What is expected »
Copy the lines below word for word, leaving out the pictures.

Records for the exercise »
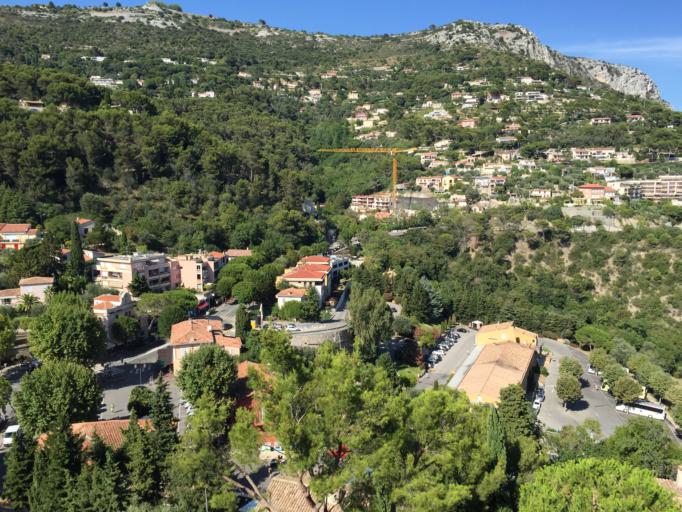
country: FR
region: Provence-Alpes-Cote d'Azur
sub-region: Departement des Alpes-Maritimes
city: Eze
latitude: 43.7287
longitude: 7.3616
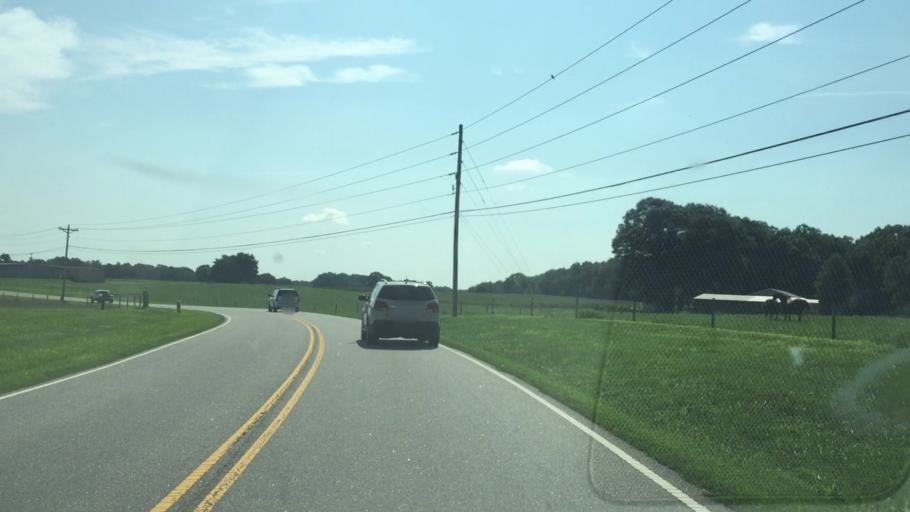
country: US
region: North Carolina
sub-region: Union County
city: Unionville
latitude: 35.1203
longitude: -80.4235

The solution »
country: FR
region: Provence-Alpes-Cote d'Azur
sub-region: Departement des Alpes-Maritimes
city: Eze
latitude: 43.7287
longitude: 7.3616
country: US
region: North Carolina
sub-region: Union County
city: Unionville
latitude: 35.1203
longitude: -80.4235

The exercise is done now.